### O QUE FAZER
Você pode dispor em uma tabela Markdown as linhas que começam na que contém "common name: Disc mayweed" e seguem até a que contém "genus: Zosterops", as duas incluídas, com as colunas "Número" e "Linha" e sem as linhas em branco?

### MATERIAL
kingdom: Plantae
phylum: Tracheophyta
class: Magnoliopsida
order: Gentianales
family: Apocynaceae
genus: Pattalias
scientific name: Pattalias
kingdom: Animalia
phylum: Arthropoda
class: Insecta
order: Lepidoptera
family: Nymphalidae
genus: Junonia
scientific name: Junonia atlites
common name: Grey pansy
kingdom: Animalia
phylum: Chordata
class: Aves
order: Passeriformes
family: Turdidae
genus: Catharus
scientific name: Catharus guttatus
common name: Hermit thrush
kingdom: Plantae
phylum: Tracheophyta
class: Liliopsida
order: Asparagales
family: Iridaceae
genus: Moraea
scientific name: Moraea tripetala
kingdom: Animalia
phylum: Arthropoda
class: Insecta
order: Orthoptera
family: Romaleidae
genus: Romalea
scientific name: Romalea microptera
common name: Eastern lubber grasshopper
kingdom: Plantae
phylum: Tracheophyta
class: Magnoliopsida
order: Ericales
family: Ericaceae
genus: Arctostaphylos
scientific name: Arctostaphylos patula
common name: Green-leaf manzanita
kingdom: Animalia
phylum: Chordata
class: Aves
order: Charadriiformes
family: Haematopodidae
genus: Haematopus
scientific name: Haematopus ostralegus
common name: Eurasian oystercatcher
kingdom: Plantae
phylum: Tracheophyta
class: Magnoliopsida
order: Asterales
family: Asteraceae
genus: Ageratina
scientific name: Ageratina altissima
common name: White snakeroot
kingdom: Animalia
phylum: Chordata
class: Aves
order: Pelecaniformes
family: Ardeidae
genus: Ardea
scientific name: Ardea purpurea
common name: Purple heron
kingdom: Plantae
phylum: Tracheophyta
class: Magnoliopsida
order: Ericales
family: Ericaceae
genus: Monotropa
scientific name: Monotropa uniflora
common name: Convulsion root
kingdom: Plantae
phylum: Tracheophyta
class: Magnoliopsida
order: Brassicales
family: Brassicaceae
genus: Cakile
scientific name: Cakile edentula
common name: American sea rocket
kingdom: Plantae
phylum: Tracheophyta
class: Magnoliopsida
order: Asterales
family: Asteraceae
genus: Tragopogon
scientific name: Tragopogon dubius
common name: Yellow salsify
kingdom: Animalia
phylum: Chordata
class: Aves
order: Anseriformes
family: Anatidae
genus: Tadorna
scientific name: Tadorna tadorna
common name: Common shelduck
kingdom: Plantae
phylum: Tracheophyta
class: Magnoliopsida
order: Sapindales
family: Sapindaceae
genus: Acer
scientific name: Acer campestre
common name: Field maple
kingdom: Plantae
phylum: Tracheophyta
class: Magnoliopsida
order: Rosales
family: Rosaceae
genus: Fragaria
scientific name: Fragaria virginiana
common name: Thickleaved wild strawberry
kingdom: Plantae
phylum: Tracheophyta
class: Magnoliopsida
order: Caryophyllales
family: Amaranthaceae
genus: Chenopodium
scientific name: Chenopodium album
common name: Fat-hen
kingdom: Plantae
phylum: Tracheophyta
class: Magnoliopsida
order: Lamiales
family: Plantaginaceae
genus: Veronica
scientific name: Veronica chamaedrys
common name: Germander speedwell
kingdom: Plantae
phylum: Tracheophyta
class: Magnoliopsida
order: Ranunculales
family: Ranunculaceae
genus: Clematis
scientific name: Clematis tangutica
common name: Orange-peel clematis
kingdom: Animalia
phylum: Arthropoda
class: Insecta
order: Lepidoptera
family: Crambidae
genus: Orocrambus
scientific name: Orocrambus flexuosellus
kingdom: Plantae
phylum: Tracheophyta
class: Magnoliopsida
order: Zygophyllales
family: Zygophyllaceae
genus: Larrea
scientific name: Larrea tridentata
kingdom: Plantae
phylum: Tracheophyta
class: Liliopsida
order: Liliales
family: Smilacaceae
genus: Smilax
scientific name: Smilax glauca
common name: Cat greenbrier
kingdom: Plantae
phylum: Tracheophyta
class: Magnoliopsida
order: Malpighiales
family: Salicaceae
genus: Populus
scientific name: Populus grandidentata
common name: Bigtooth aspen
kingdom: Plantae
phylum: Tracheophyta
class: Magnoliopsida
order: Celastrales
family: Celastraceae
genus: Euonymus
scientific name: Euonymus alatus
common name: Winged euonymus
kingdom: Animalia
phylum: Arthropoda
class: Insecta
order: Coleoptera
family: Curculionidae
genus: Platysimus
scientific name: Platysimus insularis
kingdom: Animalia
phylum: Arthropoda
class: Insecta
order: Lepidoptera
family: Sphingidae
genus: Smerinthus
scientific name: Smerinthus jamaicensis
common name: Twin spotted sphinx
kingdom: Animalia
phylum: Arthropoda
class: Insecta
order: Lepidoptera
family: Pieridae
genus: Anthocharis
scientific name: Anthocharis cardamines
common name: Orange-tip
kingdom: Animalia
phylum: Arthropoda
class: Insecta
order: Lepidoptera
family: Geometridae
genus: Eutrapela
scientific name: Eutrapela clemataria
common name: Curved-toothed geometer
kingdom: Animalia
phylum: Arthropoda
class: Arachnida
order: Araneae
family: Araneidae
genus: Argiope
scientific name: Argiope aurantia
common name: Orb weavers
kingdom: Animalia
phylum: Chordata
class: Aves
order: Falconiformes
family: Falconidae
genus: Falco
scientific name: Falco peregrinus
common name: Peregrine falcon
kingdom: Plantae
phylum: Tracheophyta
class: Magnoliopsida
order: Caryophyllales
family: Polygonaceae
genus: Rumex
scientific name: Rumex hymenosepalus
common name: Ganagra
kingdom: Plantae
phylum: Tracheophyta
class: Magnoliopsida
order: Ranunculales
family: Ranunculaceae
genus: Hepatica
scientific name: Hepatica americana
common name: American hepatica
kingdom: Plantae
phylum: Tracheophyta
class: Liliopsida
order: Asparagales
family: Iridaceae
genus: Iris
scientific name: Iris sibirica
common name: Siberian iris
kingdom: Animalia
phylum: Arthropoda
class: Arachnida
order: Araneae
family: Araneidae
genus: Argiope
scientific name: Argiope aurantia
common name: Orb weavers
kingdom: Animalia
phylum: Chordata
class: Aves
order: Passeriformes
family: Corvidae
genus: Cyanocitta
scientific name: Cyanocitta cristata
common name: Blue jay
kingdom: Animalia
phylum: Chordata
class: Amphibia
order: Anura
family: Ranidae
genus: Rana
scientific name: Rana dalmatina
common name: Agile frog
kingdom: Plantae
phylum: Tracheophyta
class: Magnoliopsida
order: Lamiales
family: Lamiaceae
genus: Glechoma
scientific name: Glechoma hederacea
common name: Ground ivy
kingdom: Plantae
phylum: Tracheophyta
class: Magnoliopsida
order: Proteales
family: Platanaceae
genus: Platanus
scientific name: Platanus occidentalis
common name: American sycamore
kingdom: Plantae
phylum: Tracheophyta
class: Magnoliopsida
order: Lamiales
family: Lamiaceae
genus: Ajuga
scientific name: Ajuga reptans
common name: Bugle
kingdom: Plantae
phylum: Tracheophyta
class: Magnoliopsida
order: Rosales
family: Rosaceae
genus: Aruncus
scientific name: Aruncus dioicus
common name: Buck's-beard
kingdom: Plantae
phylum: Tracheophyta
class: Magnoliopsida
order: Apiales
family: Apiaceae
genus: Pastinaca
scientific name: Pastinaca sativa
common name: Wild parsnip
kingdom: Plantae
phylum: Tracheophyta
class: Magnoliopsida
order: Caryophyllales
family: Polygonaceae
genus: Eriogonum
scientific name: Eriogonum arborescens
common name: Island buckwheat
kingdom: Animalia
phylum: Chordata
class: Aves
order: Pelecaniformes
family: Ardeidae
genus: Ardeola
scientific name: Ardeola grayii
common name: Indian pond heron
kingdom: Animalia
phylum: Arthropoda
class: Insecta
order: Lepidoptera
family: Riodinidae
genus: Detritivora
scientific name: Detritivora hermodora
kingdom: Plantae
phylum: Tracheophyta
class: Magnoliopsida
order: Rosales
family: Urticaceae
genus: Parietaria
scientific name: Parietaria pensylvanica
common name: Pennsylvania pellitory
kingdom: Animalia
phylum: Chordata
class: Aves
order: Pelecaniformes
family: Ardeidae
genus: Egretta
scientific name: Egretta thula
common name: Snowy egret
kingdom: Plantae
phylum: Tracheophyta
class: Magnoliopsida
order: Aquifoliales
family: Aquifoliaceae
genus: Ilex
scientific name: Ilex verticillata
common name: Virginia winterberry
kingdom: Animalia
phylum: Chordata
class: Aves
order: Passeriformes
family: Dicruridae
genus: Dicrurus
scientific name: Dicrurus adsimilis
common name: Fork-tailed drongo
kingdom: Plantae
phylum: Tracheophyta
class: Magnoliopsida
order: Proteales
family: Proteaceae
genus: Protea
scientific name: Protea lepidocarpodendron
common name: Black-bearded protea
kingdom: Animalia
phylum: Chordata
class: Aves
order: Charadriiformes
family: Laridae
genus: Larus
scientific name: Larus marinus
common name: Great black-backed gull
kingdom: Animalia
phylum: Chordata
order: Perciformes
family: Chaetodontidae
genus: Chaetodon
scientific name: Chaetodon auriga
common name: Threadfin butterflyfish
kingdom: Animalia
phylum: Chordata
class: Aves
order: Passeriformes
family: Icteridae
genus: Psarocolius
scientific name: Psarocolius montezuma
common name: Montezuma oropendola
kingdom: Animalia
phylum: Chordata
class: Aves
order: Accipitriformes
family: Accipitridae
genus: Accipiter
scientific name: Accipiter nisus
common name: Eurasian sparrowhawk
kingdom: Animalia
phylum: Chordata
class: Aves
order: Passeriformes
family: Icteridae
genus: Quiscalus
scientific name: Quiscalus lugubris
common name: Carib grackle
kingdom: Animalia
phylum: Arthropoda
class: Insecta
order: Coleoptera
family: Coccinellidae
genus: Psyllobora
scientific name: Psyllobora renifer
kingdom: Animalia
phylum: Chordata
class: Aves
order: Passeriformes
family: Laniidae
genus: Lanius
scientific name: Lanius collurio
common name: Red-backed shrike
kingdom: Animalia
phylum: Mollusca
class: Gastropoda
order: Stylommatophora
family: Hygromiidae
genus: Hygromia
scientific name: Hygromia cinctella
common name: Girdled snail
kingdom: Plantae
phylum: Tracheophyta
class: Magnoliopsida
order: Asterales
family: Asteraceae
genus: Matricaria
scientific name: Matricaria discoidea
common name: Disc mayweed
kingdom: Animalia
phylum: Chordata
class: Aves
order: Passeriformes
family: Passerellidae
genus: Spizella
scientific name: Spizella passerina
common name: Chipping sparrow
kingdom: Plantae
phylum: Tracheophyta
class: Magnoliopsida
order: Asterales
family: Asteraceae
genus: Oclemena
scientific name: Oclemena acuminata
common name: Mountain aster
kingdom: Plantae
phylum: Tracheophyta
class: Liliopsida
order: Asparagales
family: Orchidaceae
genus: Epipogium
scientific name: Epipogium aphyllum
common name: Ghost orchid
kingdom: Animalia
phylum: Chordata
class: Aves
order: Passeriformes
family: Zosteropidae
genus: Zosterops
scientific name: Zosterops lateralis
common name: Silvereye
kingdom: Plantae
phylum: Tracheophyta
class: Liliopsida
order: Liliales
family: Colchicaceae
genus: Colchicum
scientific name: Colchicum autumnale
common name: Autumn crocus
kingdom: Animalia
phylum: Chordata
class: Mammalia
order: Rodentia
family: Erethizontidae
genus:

### RESPOSTA AO PROBLEMA
| Número | Linha |
|---|---|
| 1 | common name: Disc mayweed |
| 2 | kingdom: Animalia |
| 3 | phylum: Chordata |
| 4 | class: Aves |
| 5 | order: Passeriformes |
| 6 | family: Passerellidae |
| 7 | genus: Spizella |
| 8 | scientific name: Spizella passerina |
| 9 | common name: Chipping sparrow |
| 10 | kingdom: Plantae |
| 11 | phylum: Tracheophyta |
| 12 | class: Magnoliopsida |
| 13 | order: Asterales |
| 14 | family: Asteraceae |
| 15 | genus: Oclemena |
| 16 | scientific name: Oclemena acuminata |
| 17 | common name: Mountain aster |
| 18 | kingdom: Plantae |
| 19 | phylum: Tracheophyta |
| 20 | class: Liliopsida |
| 21 | order: Asparagales |
| 22 | family: Orchidaceae |
| 23 | genus: Epipogium |
| 24 | scientific name: Epipogium aphyllum |
| 25 | common name: Ghost orchid |
| 26 | kingdom: Animalia |
| 27 | phylum: Chordata |
| 28 | class: Aves |
| 29 | order: Passeriformes |
| 30 | family: Zosteropidae |
| 31 | genus: Zosterops |